Successful marketers will be able to take these endless streams of data and transform them into business insight. For example, brands will soon use AI (if they don’t already) to identify the most relevant groups to target with digital content.
Marketing strategists may produce the sharpest, most engaging content imaginable, but if they can’t grasp the data and understand how best to deploy that material, then it won’t be of much use to the business.
We may be entering an era of robot-written marketing materials, but we aren’t at a point where robots are consistently producing creative work that’s more creative than what real, live marketers are coming up with.
As AI expands to cover processes that aren’t necessarily rooted in data, such as copywriting, marketers would be wise to get back in touch with their imaginations. A sophisticated algorithm can generate a creative product, but marketers should be sure that they can produce something that’s more intuitive, accessible, and – well – human.

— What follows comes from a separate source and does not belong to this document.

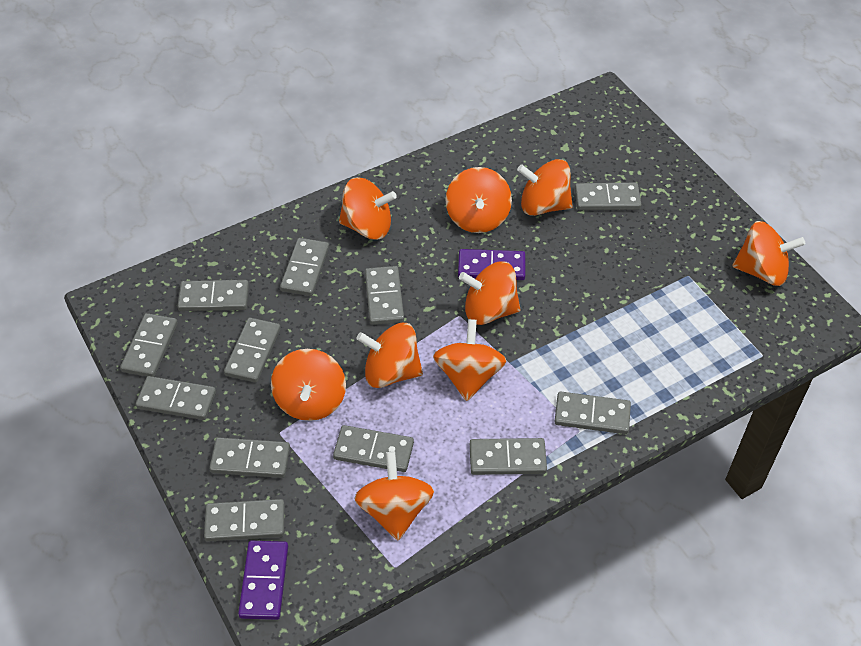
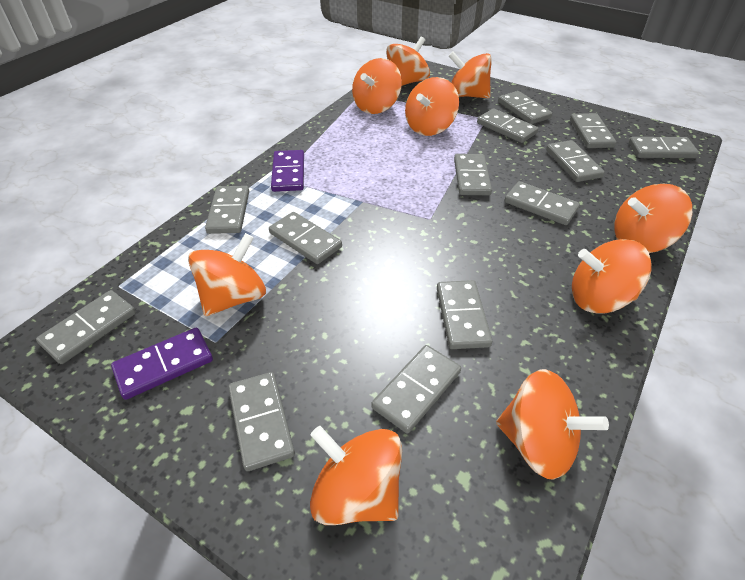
grey domino: [120,313,178,377] [136,376,216,420] [177,280,249,311] [204,499,284,541] [209,437,290,478] [224,318,281,383] [280,238,329,296] [333,425,414,472] [365,266,404,325] [470,438,547,475] [554,392,631,434] [575,183,642,210] = 12 -> [36,290,136,364] [205,186,249,234] [228,372,295,471] [269,212,342,264] [371,345,461,433] [437,280,492,349] [454,154,492,195] [477,108,538,143] [498,91,552,124] [505,181,580,225] [546,140,605,182] [570,113,616,148] [629,137,699,158] = 13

For decades, when brands and customers have interacted, it’s been a human-to-human exchange. These exchanges first took place in-person, then over the phone, and then via email or over social.
Now, using AI, brands are starting to deploy chatbots as their first line of contact with customers. For marketers, this can be a risky proposition. After all, what’s keeping a chatbot algorithm from misinterpreting a question and providing a completely irrelevant answer that turns someone from a customer to a vocal detractor?
While there will be some rocky moments along the way, marketers will need to be open to harnessing AI to handle processes that have stayed mostly the same for years.
Believe it or not, it’s worth the risk. Overcoming some hiccups in the short term will allow marketers to gradually automate time-consuming processes and instead focus on tackling more important and innovative tasks.
Get Excited, and Get Ready
AI is a fascinating development. Its uses – and repercussions – are only just beginning to emerge. But it’s not a matter of if, it’s a matter of when.
To thrive in the coming years, business leaders across all industries have an obligation to understand what AI can (and can’t) do, and determine how they can harness it to provide value for their businesses. With that, though, must come the pivot in mentality, approaches, and skillsets.